Provide again, from the entries below, every line from the one containing "unterschieden sich" through the one containing "Tagen: 0% vs. 1,1%;", exactly as written, and no other line.

******

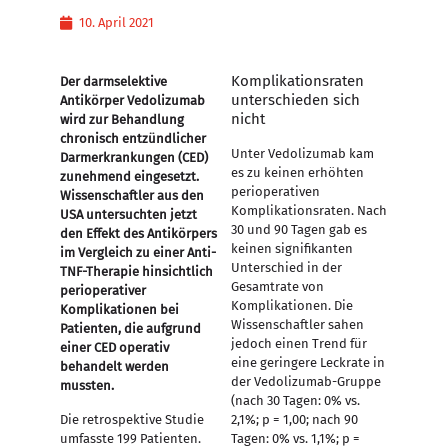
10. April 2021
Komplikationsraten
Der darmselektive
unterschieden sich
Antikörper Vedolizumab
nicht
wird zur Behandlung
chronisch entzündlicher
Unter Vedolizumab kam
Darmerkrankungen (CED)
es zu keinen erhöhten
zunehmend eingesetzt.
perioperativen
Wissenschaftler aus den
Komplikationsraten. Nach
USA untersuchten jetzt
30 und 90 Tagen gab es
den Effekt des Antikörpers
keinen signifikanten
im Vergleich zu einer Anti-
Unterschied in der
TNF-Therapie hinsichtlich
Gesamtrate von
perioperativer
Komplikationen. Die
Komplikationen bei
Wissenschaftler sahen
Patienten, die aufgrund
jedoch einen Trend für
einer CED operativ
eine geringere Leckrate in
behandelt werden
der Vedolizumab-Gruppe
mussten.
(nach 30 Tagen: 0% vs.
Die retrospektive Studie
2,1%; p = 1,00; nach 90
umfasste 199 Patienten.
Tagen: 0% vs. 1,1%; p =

******

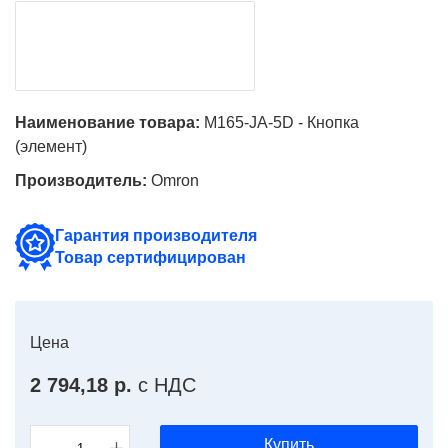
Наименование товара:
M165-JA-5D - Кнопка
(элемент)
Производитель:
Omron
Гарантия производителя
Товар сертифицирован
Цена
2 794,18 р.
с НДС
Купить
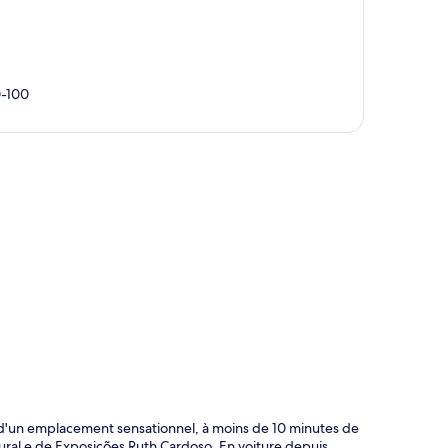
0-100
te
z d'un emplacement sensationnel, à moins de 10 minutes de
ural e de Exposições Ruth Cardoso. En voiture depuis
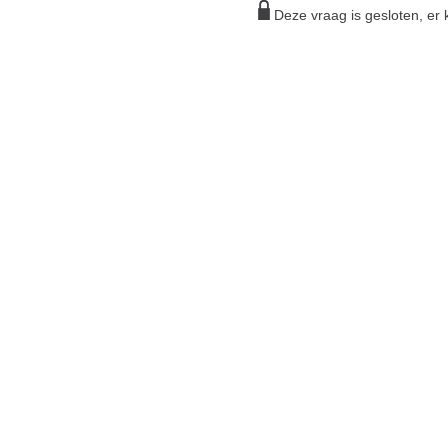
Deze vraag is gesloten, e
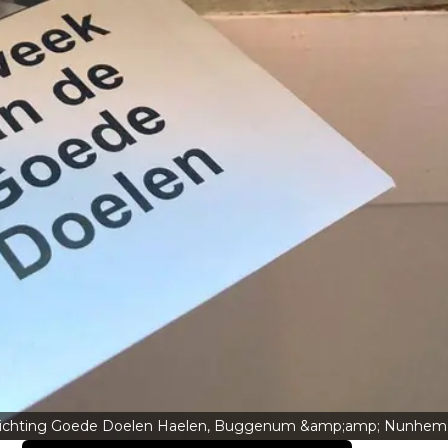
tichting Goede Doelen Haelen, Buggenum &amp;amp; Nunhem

******

> **RESPONSE TO THIS EXERCISE**:
unterschieden sich
Antikörper Vedolizumab
nicht
wird zur Behandlung
chronisch entzündlicher
Unter Vedolizumab kam
Darmerkrankungen (CED)
es zu keinen erhöhten
zunehmend eingesetzt.
perioperativen
Wissenschaftler aus den
Komplikationsraten. Nach
USA untersuchten jetzt
30 und 90 Tagen gab es
den Effekt des Antikörpers
keinen signifikanten
im Vergleich zu einer Anti-
Unterschied in der
TNF-Therapie hinsichtlich
Gesamtrate von
perioperativer
Komplikationen. Die
Komplikationen bei
Wissenschaftler sahen
Patienten, die aufgrund
jedoch einen Trend für
einer CED operativ
eine geringere Leckrate in
behandelt werden
der Vedolizumab-Gruppe
mussten.
(nach 30 Tagen: 0% vs.
Die retrospektive Studie
2,1%; p = 1,00; nach 90
umfasste 199 Patienten.
Tagen: 0% vs. 1,1%; p =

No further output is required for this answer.